#### What is being asked
Please give the count of lines in the listing underneath that hold "upgrade", leaving out everything else.

Extracted entries: Begin

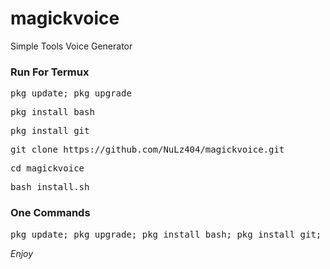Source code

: # magickvoice
Simple Tools Voice Generator

### Run For Termux
<pre>pkg update; pkg upgrade</pre>
<pre>pkg install bash</pre>
<pre>pkg install git</pre>
<pre>git clone https://github.com/NuLz404/magickvoice.git</pre>
<pre>cd magickvoice</pre>
<pre>bash install.sh</pre>

### One Commands
<pre>pkg update; pkg upgrade; pkg install bash; pkg install git; git clone https://github.com/NuLz404/magickvoice.git; cd magickvoice; ls; bash install.sh</pre>

<i>Enjoy<i>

Extracted entries: End

#### Response
2